● **THE PROBLEM**:
When a line of the entries contains "street", please list that line.

↓

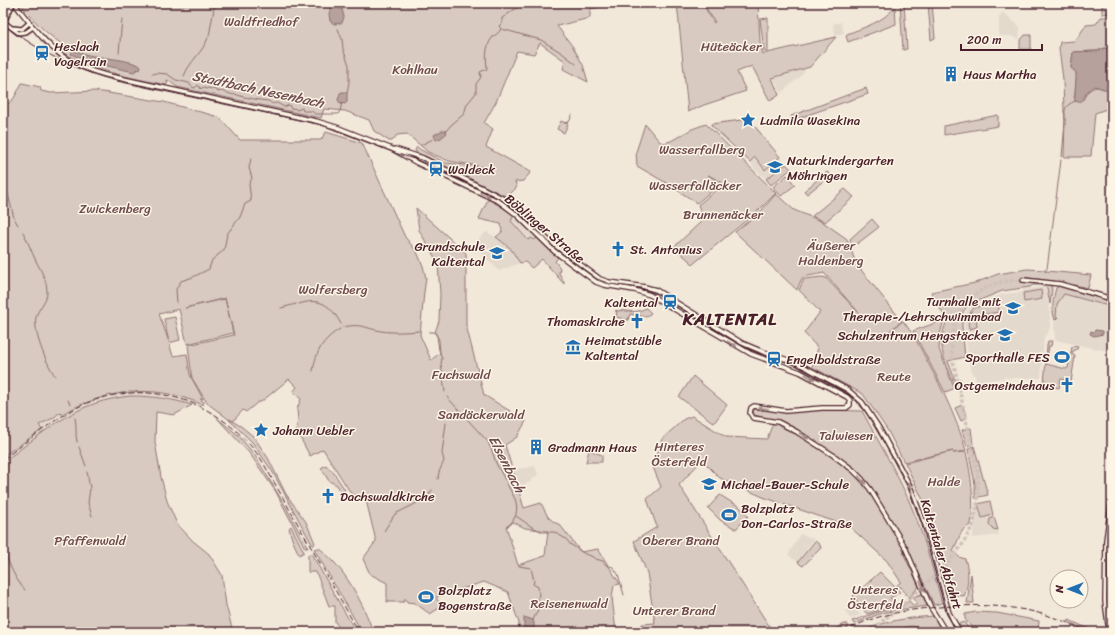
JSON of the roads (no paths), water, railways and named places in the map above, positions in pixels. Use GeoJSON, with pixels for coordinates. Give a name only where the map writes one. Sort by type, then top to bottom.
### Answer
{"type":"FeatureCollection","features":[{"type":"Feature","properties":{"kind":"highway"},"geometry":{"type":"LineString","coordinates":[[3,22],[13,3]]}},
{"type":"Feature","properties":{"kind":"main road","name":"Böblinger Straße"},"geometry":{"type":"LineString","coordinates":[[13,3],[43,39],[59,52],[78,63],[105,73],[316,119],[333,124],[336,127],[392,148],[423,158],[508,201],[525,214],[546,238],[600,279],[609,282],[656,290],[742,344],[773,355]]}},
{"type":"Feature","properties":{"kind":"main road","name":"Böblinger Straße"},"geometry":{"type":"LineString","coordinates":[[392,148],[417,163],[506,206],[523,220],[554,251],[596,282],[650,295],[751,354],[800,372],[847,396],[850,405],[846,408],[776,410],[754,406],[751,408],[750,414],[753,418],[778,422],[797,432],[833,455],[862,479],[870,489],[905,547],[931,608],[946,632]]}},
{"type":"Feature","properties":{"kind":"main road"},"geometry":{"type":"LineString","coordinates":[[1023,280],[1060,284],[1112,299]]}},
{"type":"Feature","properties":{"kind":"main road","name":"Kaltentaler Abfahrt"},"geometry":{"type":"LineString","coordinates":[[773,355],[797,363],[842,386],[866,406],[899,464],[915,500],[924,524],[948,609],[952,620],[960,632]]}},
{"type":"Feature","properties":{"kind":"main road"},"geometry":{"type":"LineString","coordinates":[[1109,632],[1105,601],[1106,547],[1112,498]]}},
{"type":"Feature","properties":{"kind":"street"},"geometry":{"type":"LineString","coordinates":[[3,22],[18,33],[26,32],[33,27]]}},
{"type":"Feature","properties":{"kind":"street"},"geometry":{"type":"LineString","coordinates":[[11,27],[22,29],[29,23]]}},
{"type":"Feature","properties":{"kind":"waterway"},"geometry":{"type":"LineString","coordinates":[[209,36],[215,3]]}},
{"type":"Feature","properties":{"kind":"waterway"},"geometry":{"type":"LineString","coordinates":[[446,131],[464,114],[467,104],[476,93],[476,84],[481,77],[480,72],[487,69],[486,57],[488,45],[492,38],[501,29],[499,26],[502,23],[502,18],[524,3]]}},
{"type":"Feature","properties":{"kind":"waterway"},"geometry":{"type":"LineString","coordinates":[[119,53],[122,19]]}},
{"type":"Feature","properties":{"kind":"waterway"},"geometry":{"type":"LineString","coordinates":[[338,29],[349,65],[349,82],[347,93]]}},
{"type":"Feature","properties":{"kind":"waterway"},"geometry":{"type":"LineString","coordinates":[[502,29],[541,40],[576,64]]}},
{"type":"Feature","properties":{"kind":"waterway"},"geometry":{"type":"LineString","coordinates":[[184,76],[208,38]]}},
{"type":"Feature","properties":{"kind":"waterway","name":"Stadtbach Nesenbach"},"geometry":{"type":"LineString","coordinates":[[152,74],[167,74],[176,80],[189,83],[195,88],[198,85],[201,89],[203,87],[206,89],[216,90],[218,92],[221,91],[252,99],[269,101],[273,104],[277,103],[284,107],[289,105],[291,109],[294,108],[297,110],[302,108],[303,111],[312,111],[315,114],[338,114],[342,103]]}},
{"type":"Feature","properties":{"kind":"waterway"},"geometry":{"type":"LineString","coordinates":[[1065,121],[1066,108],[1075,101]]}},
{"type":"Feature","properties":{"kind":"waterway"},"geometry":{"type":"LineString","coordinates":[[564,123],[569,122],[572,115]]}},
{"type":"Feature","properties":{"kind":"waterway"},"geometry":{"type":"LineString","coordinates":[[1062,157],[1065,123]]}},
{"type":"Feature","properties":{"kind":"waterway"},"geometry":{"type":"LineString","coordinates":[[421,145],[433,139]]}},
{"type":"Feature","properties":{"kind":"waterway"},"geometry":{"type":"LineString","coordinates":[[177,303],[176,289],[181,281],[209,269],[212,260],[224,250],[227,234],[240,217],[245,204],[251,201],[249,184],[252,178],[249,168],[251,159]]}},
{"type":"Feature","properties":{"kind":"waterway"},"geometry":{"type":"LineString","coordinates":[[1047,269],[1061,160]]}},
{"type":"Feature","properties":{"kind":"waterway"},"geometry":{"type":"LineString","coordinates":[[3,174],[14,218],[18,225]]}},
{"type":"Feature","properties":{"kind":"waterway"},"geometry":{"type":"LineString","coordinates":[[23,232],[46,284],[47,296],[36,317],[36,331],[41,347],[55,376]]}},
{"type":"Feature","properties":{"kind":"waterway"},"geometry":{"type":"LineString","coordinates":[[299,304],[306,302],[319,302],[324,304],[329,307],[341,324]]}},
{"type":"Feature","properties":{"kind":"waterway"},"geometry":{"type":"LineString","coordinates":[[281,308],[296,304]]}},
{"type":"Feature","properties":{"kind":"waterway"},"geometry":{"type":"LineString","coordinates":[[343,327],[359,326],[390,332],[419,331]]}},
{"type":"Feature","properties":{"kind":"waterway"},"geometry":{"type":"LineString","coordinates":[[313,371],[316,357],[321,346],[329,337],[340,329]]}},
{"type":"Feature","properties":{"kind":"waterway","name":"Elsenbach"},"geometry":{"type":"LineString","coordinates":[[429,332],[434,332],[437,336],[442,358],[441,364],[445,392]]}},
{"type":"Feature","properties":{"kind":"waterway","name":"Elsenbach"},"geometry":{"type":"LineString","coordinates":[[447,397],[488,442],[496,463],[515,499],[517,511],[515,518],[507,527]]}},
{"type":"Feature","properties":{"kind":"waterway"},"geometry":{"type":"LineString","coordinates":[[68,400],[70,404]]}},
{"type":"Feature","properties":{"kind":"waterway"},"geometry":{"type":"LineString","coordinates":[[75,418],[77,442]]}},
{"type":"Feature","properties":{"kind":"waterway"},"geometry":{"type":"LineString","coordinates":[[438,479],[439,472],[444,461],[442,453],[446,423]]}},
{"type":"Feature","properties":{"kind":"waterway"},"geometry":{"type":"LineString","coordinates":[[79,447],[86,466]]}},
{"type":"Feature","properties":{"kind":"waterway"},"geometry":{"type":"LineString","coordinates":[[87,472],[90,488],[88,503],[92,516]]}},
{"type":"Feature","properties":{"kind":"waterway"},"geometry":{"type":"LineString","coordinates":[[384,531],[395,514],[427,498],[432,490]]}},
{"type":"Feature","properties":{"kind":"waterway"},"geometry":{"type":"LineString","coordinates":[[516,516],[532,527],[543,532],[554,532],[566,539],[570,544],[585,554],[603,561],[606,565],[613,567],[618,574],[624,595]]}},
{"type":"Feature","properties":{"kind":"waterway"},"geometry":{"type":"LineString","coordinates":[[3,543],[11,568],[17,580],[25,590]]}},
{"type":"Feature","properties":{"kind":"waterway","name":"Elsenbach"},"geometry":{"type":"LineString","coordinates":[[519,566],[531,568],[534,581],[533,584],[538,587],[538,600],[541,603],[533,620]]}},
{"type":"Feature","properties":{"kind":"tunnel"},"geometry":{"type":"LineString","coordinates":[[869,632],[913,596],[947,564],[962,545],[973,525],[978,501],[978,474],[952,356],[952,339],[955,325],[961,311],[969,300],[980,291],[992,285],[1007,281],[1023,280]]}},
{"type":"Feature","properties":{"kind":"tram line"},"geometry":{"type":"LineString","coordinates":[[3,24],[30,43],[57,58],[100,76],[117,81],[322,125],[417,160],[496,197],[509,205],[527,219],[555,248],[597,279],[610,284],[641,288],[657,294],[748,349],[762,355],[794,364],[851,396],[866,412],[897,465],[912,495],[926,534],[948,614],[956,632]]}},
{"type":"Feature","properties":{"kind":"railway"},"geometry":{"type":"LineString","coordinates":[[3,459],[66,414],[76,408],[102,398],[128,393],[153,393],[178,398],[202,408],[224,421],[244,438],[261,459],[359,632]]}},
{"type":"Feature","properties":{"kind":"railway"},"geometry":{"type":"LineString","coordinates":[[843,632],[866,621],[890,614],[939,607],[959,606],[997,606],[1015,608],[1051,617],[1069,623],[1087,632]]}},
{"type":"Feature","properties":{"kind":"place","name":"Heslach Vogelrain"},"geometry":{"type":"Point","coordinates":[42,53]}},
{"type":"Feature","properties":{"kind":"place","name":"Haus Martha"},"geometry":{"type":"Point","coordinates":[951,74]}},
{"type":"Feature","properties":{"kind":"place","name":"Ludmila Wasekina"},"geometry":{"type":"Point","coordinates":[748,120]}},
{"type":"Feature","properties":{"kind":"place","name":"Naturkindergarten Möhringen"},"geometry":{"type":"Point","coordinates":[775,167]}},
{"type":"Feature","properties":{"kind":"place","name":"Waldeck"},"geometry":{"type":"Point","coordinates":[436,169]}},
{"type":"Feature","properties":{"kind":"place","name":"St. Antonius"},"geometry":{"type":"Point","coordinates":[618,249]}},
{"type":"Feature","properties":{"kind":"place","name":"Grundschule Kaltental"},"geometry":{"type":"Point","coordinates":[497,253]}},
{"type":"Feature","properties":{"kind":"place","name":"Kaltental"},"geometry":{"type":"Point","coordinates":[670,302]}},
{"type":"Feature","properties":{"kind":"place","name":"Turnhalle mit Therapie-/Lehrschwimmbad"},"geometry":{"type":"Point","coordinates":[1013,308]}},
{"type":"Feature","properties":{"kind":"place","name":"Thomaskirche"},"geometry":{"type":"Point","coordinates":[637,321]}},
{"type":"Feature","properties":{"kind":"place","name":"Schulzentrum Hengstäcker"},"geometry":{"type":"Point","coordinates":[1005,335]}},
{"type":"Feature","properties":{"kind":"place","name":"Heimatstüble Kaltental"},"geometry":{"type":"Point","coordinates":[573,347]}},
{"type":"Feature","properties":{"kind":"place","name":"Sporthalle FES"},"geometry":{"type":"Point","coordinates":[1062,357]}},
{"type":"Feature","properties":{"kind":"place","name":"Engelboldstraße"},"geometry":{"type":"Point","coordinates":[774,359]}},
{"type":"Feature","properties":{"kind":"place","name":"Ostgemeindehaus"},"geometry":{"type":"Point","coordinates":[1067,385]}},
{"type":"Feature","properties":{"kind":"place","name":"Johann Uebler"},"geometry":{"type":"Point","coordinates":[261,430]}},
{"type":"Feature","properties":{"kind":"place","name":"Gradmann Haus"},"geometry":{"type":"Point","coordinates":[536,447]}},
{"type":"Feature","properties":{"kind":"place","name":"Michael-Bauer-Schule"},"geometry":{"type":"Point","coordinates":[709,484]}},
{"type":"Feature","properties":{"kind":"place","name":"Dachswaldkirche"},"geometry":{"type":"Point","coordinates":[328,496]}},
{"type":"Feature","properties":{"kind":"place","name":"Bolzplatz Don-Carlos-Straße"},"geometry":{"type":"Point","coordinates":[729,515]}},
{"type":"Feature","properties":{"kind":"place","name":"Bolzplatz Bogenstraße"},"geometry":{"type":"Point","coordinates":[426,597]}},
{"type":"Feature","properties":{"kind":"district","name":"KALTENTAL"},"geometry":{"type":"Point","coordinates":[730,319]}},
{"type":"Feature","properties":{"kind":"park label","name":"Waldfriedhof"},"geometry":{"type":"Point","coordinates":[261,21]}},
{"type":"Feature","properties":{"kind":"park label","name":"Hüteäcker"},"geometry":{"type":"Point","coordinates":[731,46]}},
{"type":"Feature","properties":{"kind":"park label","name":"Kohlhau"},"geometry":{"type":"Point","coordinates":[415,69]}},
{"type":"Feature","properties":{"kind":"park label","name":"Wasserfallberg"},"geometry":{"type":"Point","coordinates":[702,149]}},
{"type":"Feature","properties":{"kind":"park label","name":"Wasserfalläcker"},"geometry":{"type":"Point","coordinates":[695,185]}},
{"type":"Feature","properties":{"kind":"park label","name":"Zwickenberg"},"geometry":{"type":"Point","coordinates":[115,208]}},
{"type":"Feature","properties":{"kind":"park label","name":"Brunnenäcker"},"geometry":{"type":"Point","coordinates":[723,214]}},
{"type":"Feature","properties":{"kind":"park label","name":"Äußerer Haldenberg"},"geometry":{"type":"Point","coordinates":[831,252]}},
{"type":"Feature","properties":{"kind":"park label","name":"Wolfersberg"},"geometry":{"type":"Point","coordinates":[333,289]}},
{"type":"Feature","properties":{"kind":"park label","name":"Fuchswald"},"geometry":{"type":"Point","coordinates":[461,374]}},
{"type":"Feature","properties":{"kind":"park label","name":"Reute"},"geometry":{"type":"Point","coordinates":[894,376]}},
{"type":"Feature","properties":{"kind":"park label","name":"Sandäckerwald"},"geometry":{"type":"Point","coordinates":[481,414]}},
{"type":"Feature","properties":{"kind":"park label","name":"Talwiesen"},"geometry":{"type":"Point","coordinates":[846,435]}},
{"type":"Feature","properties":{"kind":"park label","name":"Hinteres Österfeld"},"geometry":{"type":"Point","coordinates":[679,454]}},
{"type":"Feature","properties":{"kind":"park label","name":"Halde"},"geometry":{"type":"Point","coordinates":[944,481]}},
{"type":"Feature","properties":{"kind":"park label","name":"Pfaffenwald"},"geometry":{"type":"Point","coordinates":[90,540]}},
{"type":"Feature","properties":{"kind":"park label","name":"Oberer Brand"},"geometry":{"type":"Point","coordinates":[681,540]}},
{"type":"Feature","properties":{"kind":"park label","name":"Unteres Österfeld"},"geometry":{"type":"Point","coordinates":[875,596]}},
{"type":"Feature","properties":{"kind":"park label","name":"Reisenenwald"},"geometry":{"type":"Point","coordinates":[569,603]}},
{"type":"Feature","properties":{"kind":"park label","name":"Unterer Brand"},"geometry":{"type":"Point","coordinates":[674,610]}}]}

↑

● **TASK ANSWER**:
{"type":"Feature","properties":{"kind":"street"},"geometry":{"type":"LineString","coordinates":[[3,22],[18,33],[26,32],[33,27]]}},
{"type":"Feature","properties":{"kind":"street"},"geometry":{"type":"LineString","coordinates":[[11,27],[22,29],[29,23]]}},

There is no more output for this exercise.